**Exercise requirements**
Print exactly what the entries say, line by line, from the first line down to the one with "2. SVM with", inclusive.

**Data for the task**
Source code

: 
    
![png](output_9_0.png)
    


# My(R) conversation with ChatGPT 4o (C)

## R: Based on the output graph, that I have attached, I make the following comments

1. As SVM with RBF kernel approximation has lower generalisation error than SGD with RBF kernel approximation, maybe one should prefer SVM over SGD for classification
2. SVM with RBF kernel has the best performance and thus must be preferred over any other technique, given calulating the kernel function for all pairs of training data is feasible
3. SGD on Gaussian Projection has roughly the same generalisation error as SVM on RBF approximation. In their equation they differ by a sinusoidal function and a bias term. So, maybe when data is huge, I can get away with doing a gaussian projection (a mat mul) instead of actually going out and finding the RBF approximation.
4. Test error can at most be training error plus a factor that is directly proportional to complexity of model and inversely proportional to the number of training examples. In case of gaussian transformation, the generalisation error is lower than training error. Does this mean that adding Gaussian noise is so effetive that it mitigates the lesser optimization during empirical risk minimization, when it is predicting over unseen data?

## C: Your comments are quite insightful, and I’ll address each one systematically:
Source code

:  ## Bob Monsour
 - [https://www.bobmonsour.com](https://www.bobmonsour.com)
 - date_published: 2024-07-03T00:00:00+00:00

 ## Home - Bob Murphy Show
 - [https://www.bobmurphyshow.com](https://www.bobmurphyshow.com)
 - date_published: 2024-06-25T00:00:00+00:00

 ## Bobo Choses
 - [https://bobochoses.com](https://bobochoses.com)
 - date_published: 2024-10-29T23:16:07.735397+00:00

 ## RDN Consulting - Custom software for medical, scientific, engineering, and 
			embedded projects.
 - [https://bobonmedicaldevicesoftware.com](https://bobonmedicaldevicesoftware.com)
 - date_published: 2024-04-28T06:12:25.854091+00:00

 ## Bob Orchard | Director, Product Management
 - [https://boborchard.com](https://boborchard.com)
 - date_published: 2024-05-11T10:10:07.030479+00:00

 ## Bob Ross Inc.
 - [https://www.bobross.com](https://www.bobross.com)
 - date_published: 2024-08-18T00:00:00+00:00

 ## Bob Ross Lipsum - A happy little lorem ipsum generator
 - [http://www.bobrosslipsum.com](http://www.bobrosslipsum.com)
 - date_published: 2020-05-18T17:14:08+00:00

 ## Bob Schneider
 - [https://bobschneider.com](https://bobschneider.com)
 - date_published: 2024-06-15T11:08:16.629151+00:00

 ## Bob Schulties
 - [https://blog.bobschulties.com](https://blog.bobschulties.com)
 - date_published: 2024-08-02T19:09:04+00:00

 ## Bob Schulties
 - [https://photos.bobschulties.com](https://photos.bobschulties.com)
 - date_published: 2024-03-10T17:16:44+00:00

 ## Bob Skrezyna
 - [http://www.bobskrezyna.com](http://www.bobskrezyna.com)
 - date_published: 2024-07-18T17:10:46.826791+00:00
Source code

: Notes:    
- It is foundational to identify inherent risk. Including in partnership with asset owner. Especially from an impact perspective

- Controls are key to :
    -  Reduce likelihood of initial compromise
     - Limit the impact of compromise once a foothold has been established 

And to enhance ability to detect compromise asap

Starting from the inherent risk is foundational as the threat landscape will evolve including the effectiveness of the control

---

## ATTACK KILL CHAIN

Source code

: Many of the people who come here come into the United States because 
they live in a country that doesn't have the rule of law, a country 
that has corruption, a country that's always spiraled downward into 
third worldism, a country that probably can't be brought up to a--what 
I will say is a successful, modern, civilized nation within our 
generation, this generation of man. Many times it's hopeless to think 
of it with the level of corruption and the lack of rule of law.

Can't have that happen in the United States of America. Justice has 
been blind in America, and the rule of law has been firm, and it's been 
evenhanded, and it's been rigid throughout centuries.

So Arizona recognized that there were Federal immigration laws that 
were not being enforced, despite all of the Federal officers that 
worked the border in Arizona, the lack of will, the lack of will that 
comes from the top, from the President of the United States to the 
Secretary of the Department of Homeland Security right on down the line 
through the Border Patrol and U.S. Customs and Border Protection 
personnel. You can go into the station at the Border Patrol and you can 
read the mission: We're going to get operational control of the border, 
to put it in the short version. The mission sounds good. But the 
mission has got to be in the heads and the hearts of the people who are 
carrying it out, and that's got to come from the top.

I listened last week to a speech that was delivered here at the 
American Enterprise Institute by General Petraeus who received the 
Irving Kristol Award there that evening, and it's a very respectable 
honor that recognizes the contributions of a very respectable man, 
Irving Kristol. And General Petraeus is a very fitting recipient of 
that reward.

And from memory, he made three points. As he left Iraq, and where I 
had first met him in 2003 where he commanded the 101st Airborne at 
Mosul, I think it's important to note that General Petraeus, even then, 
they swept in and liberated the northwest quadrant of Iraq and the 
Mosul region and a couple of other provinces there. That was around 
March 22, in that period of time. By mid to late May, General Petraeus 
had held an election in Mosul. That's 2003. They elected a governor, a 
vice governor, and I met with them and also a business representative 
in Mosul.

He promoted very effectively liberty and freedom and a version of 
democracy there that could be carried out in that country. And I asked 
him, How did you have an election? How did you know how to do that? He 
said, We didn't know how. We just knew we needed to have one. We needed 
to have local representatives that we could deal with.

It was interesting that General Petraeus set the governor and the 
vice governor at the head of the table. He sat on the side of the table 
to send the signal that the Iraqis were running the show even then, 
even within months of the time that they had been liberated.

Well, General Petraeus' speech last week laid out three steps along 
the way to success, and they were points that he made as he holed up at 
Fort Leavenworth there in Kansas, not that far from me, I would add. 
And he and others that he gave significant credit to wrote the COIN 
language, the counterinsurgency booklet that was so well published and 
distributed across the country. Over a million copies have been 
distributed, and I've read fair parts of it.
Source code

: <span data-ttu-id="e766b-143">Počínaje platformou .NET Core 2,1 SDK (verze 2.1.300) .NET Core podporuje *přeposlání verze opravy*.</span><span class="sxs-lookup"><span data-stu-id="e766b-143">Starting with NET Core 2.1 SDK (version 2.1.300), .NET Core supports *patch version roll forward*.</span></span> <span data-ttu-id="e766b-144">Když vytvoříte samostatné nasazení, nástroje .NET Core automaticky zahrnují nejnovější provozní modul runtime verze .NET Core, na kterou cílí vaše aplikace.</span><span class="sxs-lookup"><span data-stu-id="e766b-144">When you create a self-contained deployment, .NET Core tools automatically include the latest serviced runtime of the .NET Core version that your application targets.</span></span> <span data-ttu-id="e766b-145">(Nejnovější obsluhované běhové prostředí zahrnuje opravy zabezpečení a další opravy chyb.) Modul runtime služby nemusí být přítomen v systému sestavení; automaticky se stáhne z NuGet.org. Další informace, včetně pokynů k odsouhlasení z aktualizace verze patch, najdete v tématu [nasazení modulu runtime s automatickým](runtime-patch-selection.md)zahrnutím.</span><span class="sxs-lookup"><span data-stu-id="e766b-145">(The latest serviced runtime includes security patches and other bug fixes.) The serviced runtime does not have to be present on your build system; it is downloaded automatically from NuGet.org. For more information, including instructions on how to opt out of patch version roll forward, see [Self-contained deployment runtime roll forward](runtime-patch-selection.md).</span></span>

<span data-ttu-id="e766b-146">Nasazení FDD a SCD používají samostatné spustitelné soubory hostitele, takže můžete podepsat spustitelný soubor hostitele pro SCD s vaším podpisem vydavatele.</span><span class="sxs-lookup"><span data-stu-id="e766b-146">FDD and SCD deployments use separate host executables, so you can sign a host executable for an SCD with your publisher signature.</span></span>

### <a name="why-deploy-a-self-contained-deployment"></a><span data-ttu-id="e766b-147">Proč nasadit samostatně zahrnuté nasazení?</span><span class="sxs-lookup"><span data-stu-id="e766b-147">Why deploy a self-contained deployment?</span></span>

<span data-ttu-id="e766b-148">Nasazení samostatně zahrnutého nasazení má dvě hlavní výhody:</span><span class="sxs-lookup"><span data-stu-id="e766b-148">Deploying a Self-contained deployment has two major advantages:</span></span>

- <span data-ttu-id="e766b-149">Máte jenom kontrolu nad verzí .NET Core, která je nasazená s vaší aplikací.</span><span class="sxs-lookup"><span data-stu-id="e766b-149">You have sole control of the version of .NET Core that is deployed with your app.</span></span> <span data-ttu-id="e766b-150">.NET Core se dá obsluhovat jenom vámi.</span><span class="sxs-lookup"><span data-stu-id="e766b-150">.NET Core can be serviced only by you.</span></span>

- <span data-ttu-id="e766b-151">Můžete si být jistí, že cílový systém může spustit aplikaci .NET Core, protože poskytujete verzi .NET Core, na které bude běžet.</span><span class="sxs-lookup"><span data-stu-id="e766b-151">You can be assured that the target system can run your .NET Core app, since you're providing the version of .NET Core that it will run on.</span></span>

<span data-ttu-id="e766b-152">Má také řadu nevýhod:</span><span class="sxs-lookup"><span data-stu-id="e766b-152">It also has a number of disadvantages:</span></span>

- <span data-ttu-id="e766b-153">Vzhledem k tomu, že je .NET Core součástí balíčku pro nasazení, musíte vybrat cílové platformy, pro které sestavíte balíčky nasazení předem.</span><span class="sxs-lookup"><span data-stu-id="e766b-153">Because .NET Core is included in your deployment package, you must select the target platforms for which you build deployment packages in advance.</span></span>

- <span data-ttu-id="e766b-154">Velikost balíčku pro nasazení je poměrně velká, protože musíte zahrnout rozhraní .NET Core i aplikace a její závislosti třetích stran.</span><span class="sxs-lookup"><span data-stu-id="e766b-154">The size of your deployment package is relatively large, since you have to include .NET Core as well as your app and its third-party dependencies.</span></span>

**Expected answer**
Source code

: 
    
![png](output_9_0.png)
    


# My(R) conversation with ChatGPT 4o (C)

## R: Based on the output graph, that I have attached, I make the following comments

1. As SVM with RBF kernel approximation has lower generalisation error than SGD with RBF kernel approximation, maybe one should prefer SVM over SGD for classification
2. SVM with RBF kernel has the best performance and thus must be preferred over any other technique, given calulating the kernel function for all pairs of training data is feasible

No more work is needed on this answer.